Assignment -
Gather every line of the entries that includes the word "union".

Exercise data -

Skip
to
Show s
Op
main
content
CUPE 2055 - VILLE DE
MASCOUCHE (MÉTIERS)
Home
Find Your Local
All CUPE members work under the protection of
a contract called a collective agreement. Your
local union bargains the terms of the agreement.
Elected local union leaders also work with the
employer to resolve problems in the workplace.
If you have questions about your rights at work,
* * *
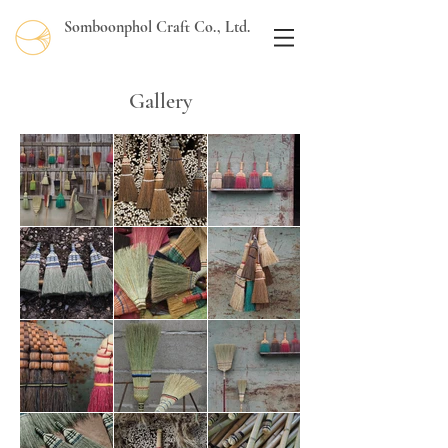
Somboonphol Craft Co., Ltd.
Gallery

Response below -
local union bargains the terms of the agreement.
Elected local union leaders also work with the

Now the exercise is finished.